Dataset content START

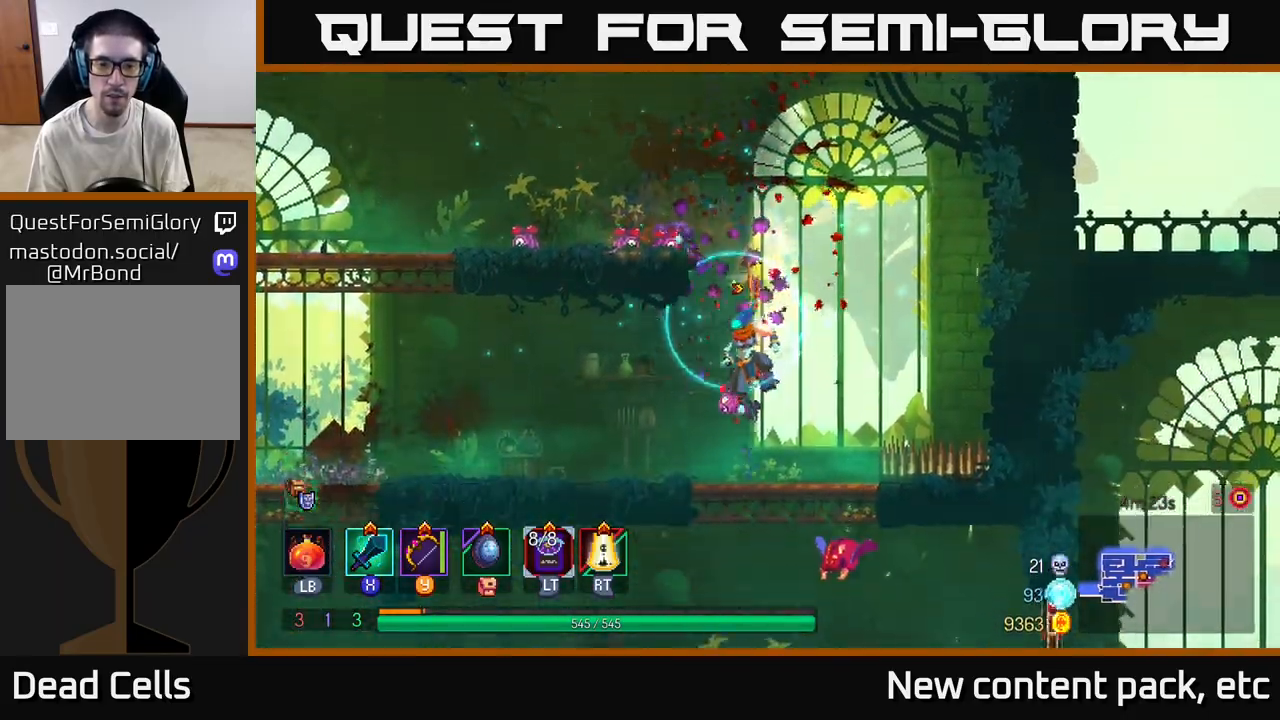
{"buttons": [], "left_stick": "right", "right_stick": "center", "events": [[167, "left_stick", "center"], [233, "left_stick", "right"], [233, "right_stick", "center"]]}
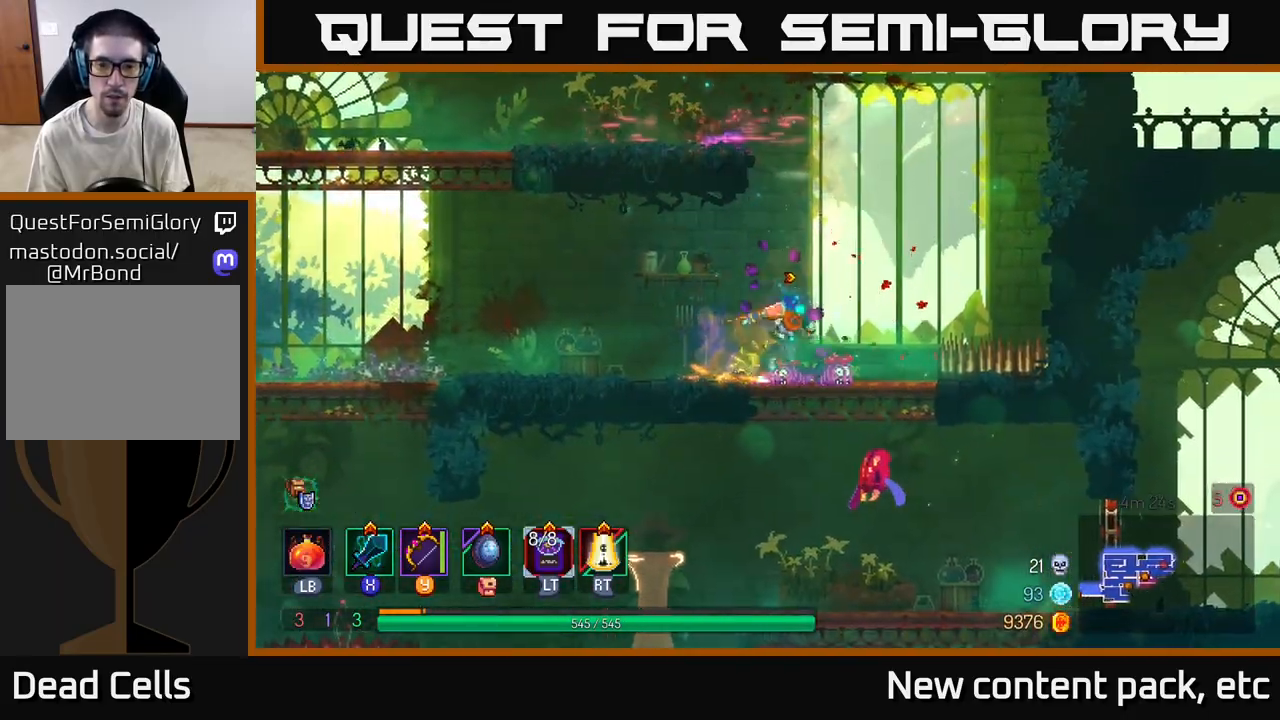
{"buttons": [], "left_stick": "center", "right_stick": "center", "events": [[183, "A", "down"], [183, "left_stick", "down"], [233, "A", "up"], [300, "A", "down"], [350, "A", "up"], [467, "left_stick", "center"]]}
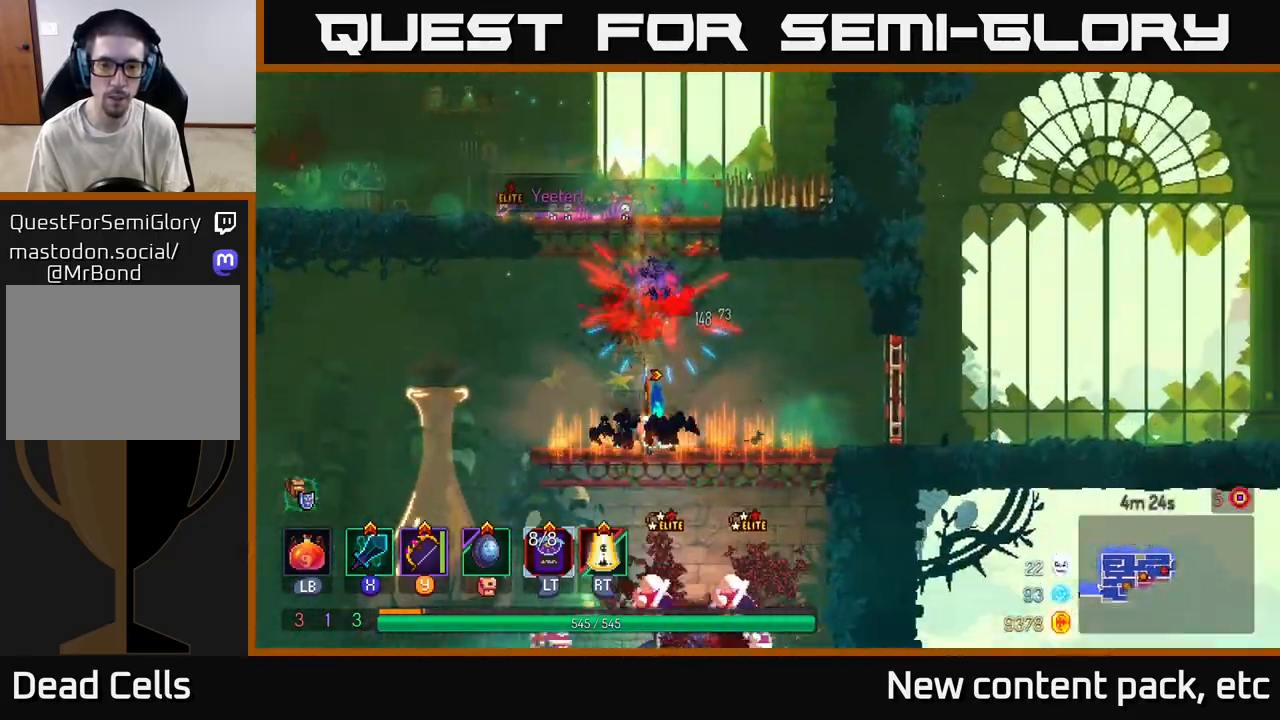
{"buttons": [], "left_stick": "center", "right_stick": "center", "events": []}
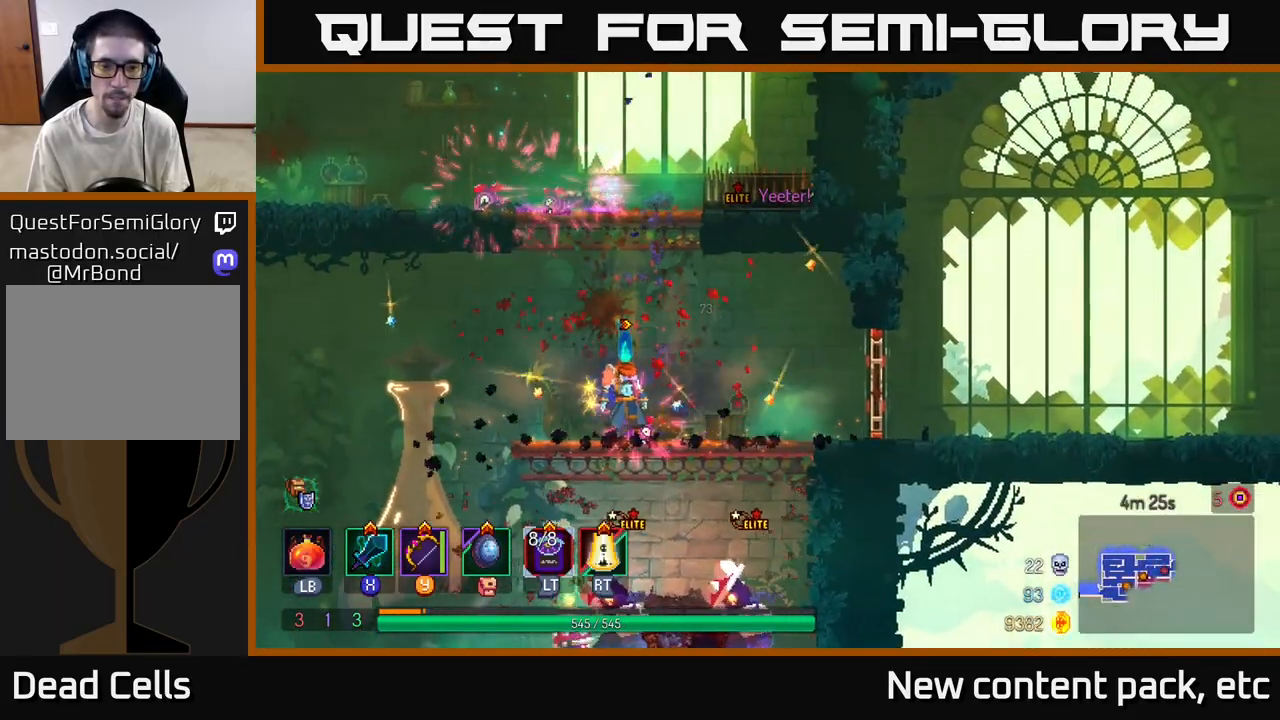
{"buttons": [], "left_stick": "down", "right_stick": "center", "events": [[100, "left_stick", "left"], [200, "A", "down"], [200, "left_stick", "down"], [250, "A", "up"], [300, "A", "down"], [383, "A", "up"]]}
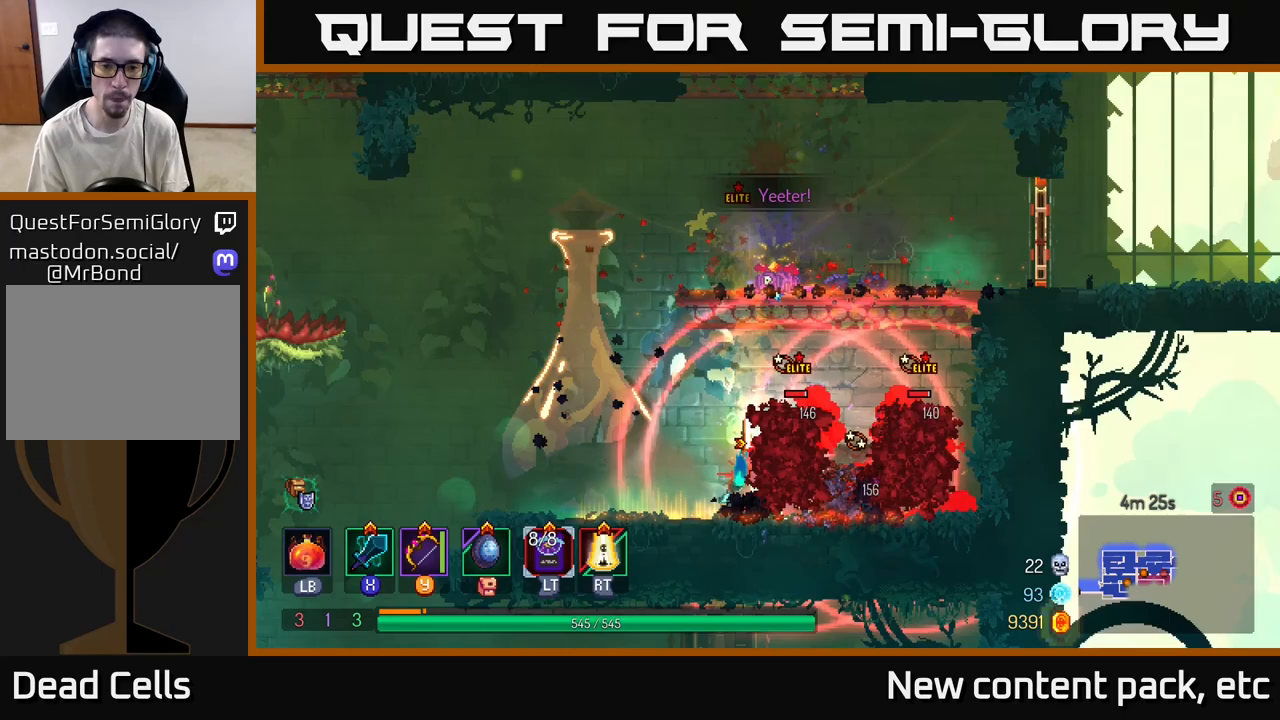
{"buttons": ["B"], "left_stick": "left", "right_stick": "center", "events": [[33, "left_stick", "center"], [183, "left_stick", "left"], [333, "B", "down"], [417, "B", "up"], [483, "B", "down"]]}
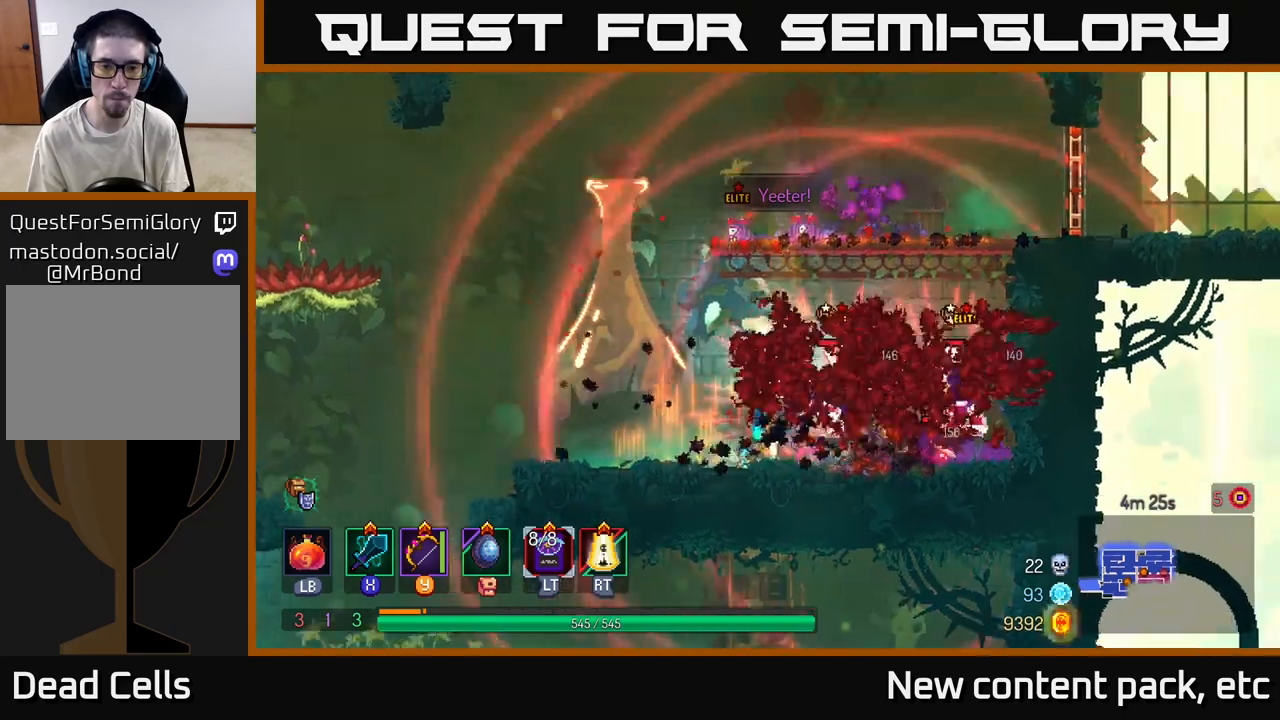
{"buttons": ["X"], "left_stick": "right", "right_stick": "center", "events": [[67, "B", "up"], [133, "B", "down"], [217, "B", "up"], [283, "left_stick", "right"], [417, "X", "down"]]}
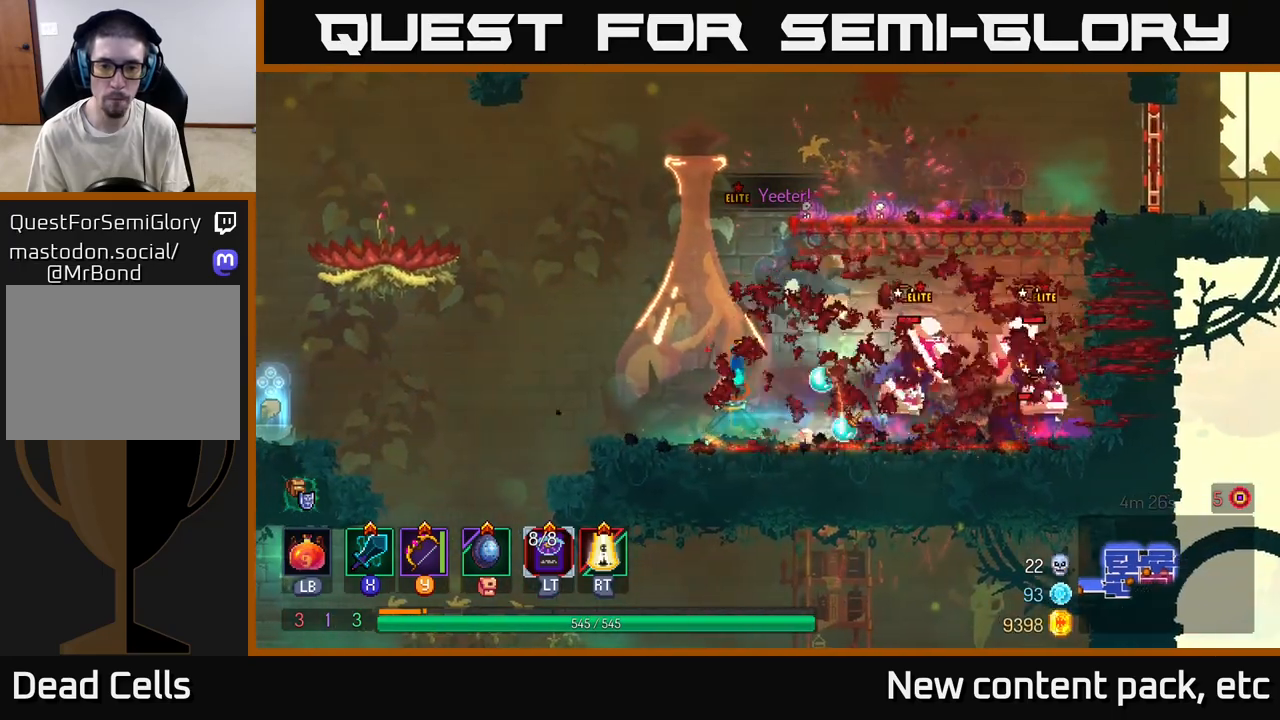
{"buttons": [], "left_stick": "center", "right_stick": "center", "events": [[17, "X", "up"], [467, "left_stick", "center"]]}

Dataset content END

** Task goal **
Pictures must not appear in the copy, which must otherwise match the listing exactly.

** Task output **
{"buttons": [], "left_stick": "right", "right_stick": "center", "events": [[167, "left_stick", "center"], [233, "left_stick", "right"], [233, "right_stick", "center"]]}
{"buttons": [], "left_stick": "center", "right_stick": "center", "events": [[183, "A", "down"], [183, "left_stick", "down"], [233, "A", "up"], [300, "A", "down"], [350, "A", "up"], [467, "left_stick", "center"]]}
{"buttons": [], "left_stick": "center", "right_stick": "center", "events": []}
{"buttons": [], "left_stick": "down", "right_stick": "center", "events": [[100, "left_stick", "left"], [200, "A", "down"], [200, "left_stick", "down"], [250, "A", "up"], [300, "A", "down"], [383, "A", "up"]]}
{"buttons": ["B"], "left_stick": "left", "right_stick": "center", "events": [[33, "left_stick", "center"], [183, "left_stick", "left"], [333, "B", "down"], [417, "B", "up"], [483, "B", "down"]]}
{"buttons": ["X"], "left_stick": "right", "right_stick": "center", "events": [[67, "B", "up"], [133, "B", "down"], [217, "B", "up"], [283, "left_stick", "right"], [417, "X", "down"]]}
{"buttons": [], "left_stick": "center", "right_stick": "center", "events": [[17, "X", "up"], [467, "left_stick", "center"]]}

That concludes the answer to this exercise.